Branch & Bound Network Search

Branch & Bound Method of Network Search

    For three terminal taxa, A, B, & C, only one network is possible (A1). A fourth taxon D can be added as a new branch on any of the three existing branches, to create three networks B1, B2, & B3, with four branches and one internode each. Inspection of B1 establishes an upper bound for the four-taxon network: calculation for the other two shows that B2 has the same length, but B3 exceeds this bound: therefore this network and all derivative networks can be excluded from further examination. A fifth taxon E can now be added on any of the four branches or the internode of remaining two networks B1 and B2, creating ten networks for evaluation. Inspection of network C1.1 establishes a new upper bound: calculation shows that two of the five C1 and three of the C2 trees exceed this limit, which are then eliminated from further consideration. This "Branch & Bound" search algorithm continues with the addition of a sixth taxon F to any of the five branches and two internodes in the five remaining networks, establishment of a new upper bound, and so on.

    Notice that the first step eliminated one-third of the possible networks, and the second step one-half of the remaining possibilities, so that by the third step it is only necessary to evaluate one-sixth of the original possible "network space." Under favorable circumstances, only one network remains at each step, and the single shortest tree is quickly identified. Branch & Bound is a computationally efficient algorithm that is guaranteed to find the shortest network(s) for analyses of up to ~20 taxa, for which there are 8.2 x 10²⁷ possible rooted networks (trees). Beyond this, because the number of possible networks continues to increase hyper-exponentially, the algorithm requires too much computer time to be practical.

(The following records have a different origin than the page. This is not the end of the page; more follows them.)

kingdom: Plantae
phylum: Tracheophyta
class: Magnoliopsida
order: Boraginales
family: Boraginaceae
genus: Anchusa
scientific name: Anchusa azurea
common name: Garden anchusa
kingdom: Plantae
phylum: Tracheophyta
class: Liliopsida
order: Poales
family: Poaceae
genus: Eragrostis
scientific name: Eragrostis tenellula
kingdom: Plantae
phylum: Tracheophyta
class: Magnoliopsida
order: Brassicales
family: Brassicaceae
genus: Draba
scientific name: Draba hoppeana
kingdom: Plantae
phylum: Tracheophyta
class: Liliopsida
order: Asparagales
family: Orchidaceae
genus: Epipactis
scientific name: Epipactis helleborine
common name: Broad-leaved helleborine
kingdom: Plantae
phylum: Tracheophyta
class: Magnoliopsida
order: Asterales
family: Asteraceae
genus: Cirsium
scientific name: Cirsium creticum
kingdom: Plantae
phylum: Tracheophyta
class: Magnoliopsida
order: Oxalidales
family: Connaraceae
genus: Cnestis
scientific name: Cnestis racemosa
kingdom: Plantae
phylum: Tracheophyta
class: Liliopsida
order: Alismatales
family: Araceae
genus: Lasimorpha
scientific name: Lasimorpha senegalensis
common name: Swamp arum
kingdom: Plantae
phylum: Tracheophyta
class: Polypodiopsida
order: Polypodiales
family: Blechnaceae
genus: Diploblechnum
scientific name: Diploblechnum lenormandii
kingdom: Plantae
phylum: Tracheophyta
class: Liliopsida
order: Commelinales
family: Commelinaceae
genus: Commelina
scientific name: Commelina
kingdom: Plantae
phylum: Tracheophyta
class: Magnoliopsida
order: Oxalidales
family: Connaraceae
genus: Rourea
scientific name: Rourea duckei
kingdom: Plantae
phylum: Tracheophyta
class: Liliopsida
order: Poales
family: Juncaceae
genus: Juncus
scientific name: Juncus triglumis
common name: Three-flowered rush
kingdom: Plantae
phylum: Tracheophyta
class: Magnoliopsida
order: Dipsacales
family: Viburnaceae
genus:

    [For the advanced student: Note that at each successive step where a minimum-length network is identified, as a practical matter the topology & branch lengths need to be stored if the solution is to be displayed. Thus the machine storage space allocated to this also increases hyper-exponentially, which may be more limiting than time per se. As a simple computational problem, an alternative solution is to keep track of only the length of the shortest tree at any step, and to report this number at the end of the search. This requires the same machine time but far less machine storage than the first approach. It may then be possible to generate networks at random, automatically rejecting any that exceed the already-determined minimum length. Other strategies are possible.

    A practical demonstration of different strategies in biological computation is given by Carr, Marshall, Wareham, & Craig (2015) as applied to algorithmic, computational, & approximation approaches to identification of Open Reading Frames in DNA.